By Josh Randolph
It has been a while since I’ve written anything for my sites, hell it has been a while since I did anything baseball related for any reason. There are a lot of reasons for it, and I’m sure at some point I will dig deeper into those (like a part 2 to this article) but I wanted to start by talking about the relational side of baseball and the impact of losing that.
Baseball is still one of my two favorite sports ever (fastpitch softball is my favorite, which is really a different version of baseball that has some great game dynamics that I enjoy). I love being at the field, hearing the chatter, eating hamburgers and just being in the excitement of the game.
The last few years though I have found myself distancing myself from the game. It wasn’t uncommon in the past for me to get out to 200+ games in a year, but in the last few years I think I’ve made it out to maybe 20 baseball games total. Last summer I even got free tickets to the local summer league team and after an inning I just wanted to leave.
A lot of things have played into me not attending baseball games; moving from Washington state to North Dakota, a new job, and multiple other factors played into this decrease.
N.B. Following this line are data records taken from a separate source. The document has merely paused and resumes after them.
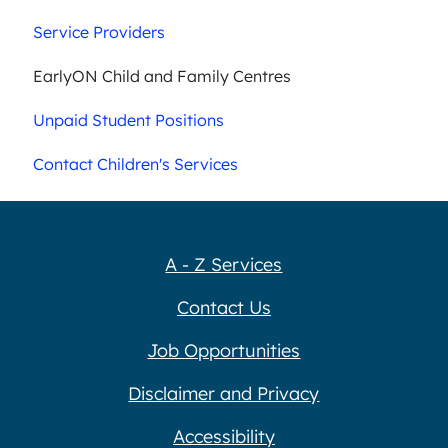
Service Providers
EarlyON Child and Family Centres
Unpaid Student Positions
Contact Children's Services
A - Z Services
Contact Us
Job Opportunities
Disclaimer and Privacy
Accessibility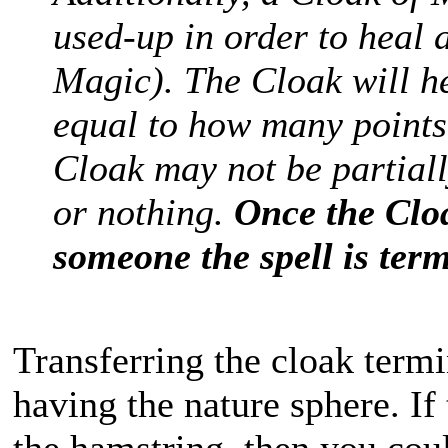
used-up in order to heal 
Magic). The Cloak will h
equal to how many points
Cloak may not be partially
or nothing.
Once the Clo
someone the spell is ter
Transferring the cloak termin
having the nature sphere. I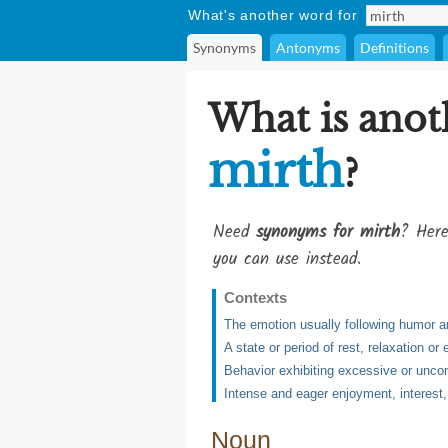
What's another word for
Synonyms
Antonyms
Definitions
What is anot
mirth
?
Need
synonyms for mirth
? Here
you can use instead.
Contexts
The emotion usually following humor 
A state or period of rest, relaxation or
Behavior exhibiting excessive or uncon
Intense and eager enjoyment, interest,
Noun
One of the biggest things that I realized impacted my lack of desire to go to games was the lack of relationships I had, both with the baseball community here in North Dakota and just in my personal life. In the northwest I was blessed to know college coaches, travel ball coaches, players, and parents.
Baseball is an amazing sport, but truly it is a sport built around relationships, just like in life. In an article I wrote like 10 years ago I talked about how going to games is just as much about talking and hanging out with other fans around you, as it is about watching the game on the field.
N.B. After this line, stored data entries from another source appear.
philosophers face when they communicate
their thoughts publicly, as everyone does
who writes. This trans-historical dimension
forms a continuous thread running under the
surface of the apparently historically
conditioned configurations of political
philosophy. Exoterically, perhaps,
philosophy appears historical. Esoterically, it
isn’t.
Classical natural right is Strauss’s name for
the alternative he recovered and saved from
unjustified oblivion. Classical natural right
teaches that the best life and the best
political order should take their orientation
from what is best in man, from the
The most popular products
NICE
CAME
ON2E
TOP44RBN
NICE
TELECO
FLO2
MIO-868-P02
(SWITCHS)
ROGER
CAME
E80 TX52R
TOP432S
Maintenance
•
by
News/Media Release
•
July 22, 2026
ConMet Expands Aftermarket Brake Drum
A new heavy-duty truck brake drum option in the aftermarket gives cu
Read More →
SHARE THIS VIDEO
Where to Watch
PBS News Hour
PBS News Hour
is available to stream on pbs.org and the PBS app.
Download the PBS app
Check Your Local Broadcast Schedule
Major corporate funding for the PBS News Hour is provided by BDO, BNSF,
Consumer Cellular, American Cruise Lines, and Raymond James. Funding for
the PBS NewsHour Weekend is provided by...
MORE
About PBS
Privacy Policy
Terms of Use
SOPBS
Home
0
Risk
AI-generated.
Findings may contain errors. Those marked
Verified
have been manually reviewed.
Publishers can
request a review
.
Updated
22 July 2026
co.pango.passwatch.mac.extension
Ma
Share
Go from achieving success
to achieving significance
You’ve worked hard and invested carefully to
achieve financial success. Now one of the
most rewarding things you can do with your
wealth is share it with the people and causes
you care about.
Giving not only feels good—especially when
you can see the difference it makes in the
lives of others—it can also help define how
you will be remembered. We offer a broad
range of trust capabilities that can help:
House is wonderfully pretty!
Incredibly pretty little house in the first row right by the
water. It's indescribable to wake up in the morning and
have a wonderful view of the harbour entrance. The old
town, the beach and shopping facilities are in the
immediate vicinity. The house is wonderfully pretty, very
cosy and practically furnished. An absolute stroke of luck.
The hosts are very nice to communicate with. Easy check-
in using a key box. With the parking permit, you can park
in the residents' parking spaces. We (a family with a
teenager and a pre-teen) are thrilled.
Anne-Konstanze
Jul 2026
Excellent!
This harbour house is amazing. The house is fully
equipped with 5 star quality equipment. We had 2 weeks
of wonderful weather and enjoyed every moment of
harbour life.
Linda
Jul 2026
This lack of relationships led me to feel frustrated. I thought the frustration was because of baseball, but really it was a form of grief for what I had lost by moving to North Dakota. This feeling made me feel like I needed to get away from what was frustrating me. Though, now I’m realizing I need to do the opposite. I need to get back to the foundations of my sites, which was promoting, supporting and encouraging all of the amazing players, coaches and others in the baseball community.
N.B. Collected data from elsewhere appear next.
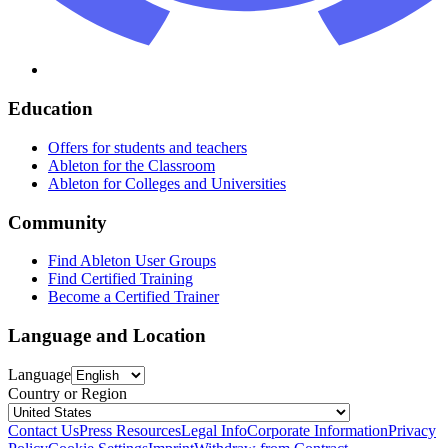
Education
Offers for students and teachers
Ableton for the Classroom
Ableton for Colleges and Universities
Community
Find Ableton User Groups
Find Certified Training
Become a Certified Trainer
Language and Location
Language
Country or Region
Contact Us
Press Resources
Legal Info
Corporate Information
Privacy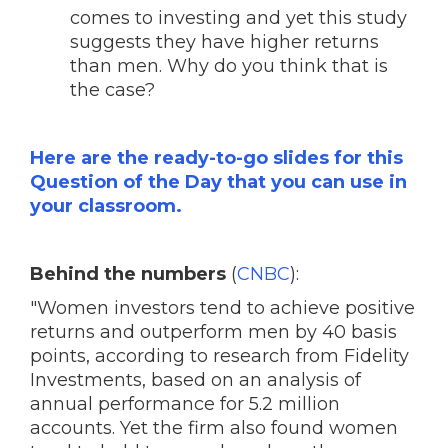
comes to investing and yet this study
suggests they have higher returns
than men. Why do you think that is
the case?
Here are the ready-to-go slides for this
Question of the Day that you can use in
your classroom.
Behind the numbers
(
CNBC
):
"Women investors tend to achieve positive
returns and outperform men by 40 basis
points, according to research from Fidelity
Investments, based on an analysis of
annual performance for 5.2 million
accounts. Yet the firm also found women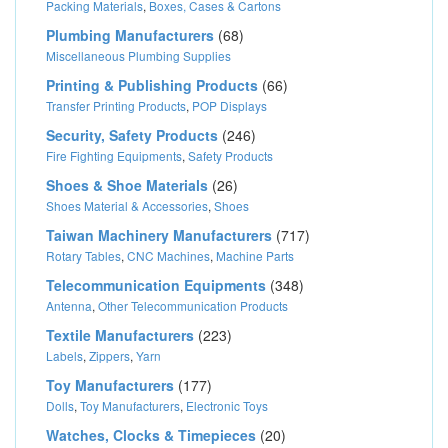
Packing Materials
,
Boxes, Cases & Cartons
Plumbing Manufacturers
(68)
Miscellaneous Plumbing Supplies
Printing & Publishing Products
(66)
Transfer Printing Products
,
POP Displays
Security, Safety Products
(246)
Fire Fighting Equipments
,
Safety Products
Shoes & Shoe Materials
(26)
Shoes Material & Accessories
,
Shoes
Taiwan Machinery Manufacturers
(717)
Rotary Tables
,
CNC Machines
,
Machine Parts
Telecommunication Equipments
(348)
Antenna
,
Other Telecommunication Products
Textile Manufacturers
(223)
Labels
,
Zippers
,
Yarn
Toy Manufacturers
(177)
Dolls
,
Toy Manufacturers
,
Electronic Toys
Watches, Clocks & Timepieces
(20)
Now I want to be very clear that the coaches and players I have met in North Dakota have been just as welcoming as those in the Northwest. The challenge though really is the distance. In Washington I had about a dozen colleges within an hour and a half drive, tons of high schools that I knew coaches, and was pretty close to where Baseball NW hosts their annual championships.
In North Dakota I have two colleges near me and then I have to drive at least an hour and a half just to get to the next closest college. Even the teams that are here in Bismarck sometimes have to play home games in other states because of the weather. Getting to games is harder and as a result building relationships is harder as well.
So I’ve had to reassess how I approach things here. Regardless of my approach I know my goal moving forward is to try and build relationships in the baseball community here in the Great Plains region, while also trying to reconnect to the Northwest Region. I’ve been looking into restarting the podcast/youtube videos I used to do, and of course getting out and photographing as much as possible this upcoming fall, spring and summer.